### HOW TO COMPLETE THIS TASK
Review the material and extract every line in which the word "lines" occurs.

### INPUT RECORDS

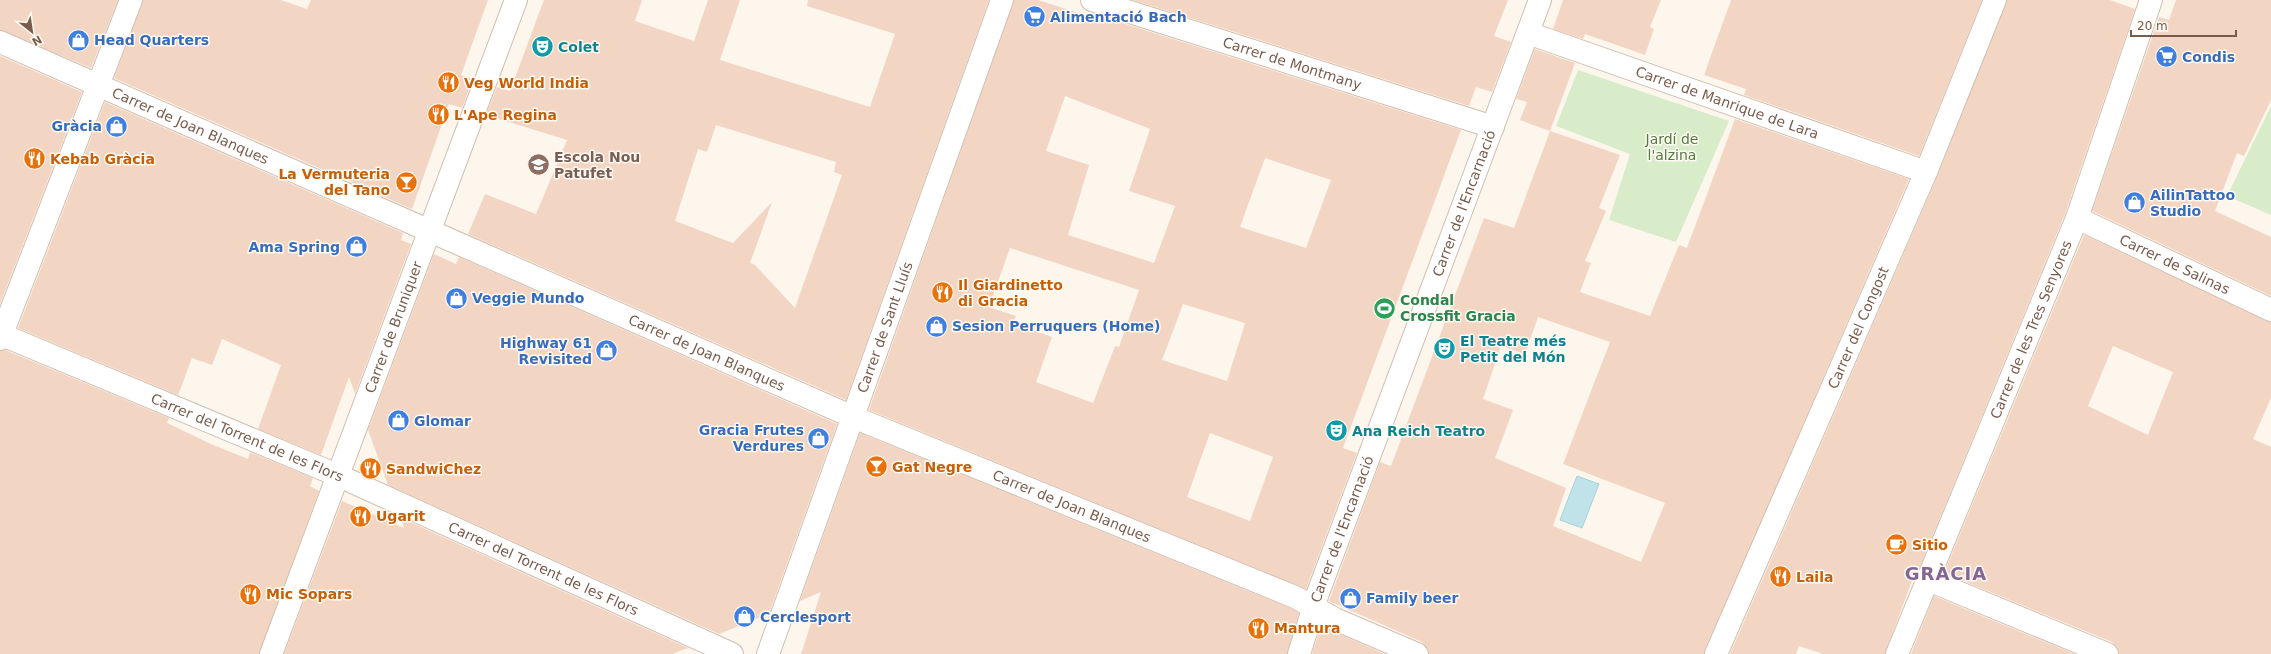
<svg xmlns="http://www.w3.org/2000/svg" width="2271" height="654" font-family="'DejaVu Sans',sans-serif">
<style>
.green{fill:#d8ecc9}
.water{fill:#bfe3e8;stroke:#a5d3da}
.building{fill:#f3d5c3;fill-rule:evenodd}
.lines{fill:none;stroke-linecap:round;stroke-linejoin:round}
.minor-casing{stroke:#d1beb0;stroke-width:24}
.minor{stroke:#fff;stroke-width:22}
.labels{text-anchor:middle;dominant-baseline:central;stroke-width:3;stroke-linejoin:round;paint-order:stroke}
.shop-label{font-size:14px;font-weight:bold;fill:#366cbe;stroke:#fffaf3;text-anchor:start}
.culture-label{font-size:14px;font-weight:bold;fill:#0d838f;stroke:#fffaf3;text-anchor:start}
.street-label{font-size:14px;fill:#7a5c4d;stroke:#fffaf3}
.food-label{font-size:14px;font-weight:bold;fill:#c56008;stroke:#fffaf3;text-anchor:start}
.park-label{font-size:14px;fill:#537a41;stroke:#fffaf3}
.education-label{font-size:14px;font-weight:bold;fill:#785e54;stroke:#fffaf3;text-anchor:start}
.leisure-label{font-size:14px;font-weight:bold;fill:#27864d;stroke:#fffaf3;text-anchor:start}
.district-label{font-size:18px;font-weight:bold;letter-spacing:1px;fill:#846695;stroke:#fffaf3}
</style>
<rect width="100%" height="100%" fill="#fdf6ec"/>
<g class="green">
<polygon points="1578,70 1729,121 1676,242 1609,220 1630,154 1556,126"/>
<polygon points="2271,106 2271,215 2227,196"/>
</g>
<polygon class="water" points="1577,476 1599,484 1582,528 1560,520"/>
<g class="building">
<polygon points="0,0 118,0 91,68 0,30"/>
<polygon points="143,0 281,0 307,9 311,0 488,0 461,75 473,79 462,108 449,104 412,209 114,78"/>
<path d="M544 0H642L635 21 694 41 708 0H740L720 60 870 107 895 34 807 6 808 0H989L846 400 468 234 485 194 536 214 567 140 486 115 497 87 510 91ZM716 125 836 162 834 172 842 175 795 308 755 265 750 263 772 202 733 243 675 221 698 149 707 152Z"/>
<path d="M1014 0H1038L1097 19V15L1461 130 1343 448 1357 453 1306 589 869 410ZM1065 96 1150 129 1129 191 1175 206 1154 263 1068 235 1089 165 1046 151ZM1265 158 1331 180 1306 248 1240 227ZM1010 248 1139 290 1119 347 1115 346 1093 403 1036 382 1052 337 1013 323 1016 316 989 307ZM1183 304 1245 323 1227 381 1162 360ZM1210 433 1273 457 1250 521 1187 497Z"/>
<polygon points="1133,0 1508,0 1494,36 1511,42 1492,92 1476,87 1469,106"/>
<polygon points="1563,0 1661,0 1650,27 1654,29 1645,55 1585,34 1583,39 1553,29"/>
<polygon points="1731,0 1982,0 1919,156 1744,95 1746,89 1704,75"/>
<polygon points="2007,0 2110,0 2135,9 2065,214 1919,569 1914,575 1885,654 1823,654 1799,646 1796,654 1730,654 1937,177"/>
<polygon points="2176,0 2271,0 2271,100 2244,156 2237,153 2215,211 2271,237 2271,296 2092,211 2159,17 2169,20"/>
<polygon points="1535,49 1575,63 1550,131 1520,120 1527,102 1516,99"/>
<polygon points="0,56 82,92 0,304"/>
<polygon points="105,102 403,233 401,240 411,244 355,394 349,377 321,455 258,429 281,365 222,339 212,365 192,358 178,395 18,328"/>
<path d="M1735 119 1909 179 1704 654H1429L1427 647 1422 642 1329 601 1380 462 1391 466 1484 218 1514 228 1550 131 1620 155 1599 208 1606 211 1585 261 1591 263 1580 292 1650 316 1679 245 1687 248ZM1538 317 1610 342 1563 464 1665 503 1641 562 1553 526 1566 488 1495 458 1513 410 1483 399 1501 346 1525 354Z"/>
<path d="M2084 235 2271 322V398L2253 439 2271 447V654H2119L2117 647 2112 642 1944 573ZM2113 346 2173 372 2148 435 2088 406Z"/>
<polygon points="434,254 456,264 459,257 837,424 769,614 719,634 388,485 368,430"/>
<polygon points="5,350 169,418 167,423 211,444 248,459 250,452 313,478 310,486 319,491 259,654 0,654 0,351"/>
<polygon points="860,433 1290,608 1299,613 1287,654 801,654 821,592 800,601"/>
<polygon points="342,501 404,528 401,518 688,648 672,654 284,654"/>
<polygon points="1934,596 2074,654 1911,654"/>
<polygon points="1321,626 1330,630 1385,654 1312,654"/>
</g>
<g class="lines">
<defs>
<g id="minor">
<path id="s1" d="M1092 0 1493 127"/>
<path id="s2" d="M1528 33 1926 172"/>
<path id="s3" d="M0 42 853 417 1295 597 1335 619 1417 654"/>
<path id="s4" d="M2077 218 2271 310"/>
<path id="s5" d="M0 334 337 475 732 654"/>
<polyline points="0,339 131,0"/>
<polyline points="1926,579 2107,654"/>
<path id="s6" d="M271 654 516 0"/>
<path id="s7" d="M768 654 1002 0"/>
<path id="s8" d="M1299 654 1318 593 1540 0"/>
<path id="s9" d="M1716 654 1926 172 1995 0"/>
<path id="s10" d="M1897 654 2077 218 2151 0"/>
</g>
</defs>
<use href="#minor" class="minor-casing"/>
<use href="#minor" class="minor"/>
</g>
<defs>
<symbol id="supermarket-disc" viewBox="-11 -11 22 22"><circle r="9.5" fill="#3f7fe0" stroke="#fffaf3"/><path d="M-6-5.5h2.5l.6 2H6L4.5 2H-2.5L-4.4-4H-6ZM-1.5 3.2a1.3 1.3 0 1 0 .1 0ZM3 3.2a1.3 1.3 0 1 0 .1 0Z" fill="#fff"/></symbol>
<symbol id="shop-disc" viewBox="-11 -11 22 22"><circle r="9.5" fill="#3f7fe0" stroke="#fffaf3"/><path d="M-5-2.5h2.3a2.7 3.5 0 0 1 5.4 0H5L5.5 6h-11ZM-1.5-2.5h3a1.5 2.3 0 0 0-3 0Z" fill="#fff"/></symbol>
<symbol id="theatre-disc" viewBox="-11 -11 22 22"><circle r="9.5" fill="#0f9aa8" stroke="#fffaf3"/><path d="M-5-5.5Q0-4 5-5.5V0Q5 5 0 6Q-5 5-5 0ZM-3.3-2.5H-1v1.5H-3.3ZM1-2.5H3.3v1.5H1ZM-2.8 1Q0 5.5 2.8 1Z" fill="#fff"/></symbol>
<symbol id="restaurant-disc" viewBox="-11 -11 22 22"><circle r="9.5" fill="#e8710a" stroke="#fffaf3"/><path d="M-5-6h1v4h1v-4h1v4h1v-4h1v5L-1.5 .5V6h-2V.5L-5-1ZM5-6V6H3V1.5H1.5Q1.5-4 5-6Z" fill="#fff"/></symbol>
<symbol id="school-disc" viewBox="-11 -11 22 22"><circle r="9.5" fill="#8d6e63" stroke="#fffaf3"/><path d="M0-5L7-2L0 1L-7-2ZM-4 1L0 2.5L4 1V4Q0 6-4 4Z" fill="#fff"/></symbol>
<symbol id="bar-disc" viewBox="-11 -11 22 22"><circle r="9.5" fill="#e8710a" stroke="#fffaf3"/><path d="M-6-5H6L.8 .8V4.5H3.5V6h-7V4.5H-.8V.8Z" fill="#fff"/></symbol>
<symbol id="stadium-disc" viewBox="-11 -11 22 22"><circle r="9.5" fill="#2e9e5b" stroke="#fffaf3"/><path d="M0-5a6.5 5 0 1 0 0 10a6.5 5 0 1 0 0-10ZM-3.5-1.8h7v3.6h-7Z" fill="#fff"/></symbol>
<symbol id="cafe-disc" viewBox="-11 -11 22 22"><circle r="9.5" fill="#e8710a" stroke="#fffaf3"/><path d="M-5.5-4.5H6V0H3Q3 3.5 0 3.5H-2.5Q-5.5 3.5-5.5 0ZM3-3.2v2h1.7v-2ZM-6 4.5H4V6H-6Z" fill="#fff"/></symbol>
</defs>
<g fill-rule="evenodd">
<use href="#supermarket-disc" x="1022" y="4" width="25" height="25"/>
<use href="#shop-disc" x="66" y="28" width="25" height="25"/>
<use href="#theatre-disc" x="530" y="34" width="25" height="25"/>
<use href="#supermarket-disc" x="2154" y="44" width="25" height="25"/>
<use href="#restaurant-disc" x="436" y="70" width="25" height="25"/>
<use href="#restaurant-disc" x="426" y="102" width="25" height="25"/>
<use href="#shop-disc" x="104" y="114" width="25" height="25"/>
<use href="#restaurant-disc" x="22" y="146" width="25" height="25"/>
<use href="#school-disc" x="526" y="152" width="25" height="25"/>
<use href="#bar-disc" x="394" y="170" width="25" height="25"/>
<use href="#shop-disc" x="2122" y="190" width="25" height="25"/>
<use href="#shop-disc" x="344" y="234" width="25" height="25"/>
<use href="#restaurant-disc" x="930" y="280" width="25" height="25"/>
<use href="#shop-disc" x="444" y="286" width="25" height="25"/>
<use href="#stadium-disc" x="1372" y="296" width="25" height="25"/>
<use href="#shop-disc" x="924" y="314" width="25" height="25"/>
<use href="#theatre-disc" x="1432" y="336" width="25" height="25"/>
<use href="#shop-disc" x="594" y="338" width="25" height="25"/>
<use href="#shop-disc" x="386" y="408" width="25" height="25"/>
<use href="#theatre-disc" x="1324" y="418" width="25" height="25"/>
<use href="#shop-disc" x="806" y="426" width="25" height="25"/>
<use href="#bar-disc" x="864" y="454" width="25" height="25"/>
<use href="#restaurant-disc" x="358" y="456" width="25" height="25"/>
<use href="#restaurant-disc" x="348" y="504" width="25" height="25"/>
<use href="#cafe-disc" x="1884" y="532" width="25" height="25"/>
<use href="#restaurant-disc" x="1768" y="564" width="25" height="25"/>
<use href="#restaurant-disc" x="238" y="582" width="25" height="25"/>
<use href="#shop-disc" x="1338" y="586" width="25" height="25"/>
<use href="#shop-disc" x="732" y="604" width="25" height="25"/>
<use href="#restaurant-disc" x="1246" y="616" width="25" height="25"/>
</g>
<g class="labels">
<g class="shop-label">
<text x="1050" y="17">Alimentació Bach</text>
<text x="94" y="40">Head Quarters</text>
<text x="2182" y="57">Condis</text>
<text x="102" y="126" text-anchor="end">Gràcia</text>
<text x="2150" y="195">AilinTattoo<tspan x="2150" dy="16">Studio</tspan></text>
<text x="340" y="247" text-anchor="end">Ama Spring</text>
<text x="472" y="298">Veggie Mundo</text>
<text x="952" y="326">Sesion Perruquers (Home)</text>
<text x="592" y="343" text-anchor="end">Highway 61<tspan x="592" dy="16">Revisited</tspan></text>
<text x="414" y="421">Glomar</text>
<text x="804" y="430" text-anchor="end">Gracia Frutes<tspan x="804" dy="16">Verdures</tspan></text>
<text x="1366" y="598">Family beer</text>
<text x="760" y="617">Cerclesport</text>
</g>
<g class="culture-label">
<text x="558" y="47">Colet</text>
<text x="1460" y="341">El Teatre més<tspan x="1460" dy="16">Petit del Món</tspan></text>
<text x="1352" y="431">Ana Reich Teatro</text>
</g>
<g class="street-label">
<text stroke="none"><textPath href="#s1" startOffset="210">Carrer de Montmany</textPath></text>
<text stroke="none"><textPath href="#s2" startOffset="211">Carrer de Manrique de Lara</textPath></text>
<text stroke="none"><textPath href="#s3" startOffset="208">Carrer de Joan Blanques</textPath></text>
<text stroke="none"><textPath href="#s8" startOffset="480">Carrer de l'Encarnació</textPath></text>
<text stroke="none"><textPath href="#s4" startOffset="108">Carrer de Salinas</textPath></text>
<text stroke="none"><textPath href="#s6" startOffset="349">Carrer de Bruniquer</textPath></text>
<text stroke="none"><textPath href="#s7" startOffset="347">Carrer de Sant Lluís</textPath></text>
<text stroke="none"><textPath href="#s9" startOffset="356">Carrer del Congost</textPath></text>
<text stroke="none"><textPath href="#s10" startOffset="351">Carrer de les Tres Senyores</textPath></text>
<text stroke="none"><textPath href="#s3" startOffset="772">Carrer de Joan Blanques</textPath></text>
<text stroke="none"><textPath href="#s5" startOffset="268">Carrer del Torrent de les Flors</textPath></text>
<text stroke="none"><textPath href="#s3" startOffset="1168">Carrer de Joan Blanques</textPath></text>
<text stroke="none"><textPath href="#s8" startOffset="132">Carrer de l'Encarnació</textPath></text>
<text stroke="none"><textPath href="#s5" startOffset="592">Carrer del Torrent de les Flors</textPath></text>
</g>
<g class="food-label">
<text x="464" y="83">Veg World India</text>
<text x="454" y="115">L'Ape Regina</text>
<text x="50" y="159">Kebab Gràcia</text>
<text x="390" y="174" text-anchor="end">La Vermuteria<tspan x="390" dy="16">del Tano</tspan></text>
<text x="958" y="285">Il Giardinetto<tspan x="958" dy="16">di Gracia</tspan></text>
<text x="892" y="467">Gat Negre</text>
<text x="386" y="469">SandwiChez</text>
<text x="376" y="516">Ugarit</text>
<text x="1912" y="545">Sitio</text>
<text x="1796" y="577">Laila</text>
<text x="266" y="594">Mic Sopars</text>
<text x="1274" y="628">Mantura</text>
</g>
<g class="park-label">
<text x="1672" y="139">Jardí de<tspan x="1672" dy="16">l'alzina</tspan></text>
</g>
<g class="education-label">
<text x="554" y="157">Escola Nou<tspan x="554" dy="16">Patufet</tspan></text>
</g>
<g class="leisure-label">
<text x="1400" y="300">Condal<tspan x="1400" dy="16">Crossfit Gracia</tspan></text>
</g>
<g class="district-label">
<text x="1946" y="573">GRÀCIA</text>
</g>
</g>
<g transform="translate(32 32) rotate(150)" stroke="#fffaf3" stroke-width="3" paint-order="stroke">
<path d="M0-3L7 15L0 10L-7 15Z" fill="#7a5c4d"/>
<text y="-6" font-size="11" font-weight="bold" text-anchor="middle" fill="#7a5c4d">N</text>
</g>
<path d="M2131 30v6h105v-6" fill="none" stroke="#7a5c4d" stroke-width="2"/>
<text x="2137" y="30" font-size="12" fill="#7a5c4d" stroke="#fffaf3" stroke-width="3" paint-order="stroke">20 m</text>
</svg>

### PROBLEM SOLUTION
.lines{fill:none;stroke-linecap:round;stroke-linejoin:round}
<g class="lines">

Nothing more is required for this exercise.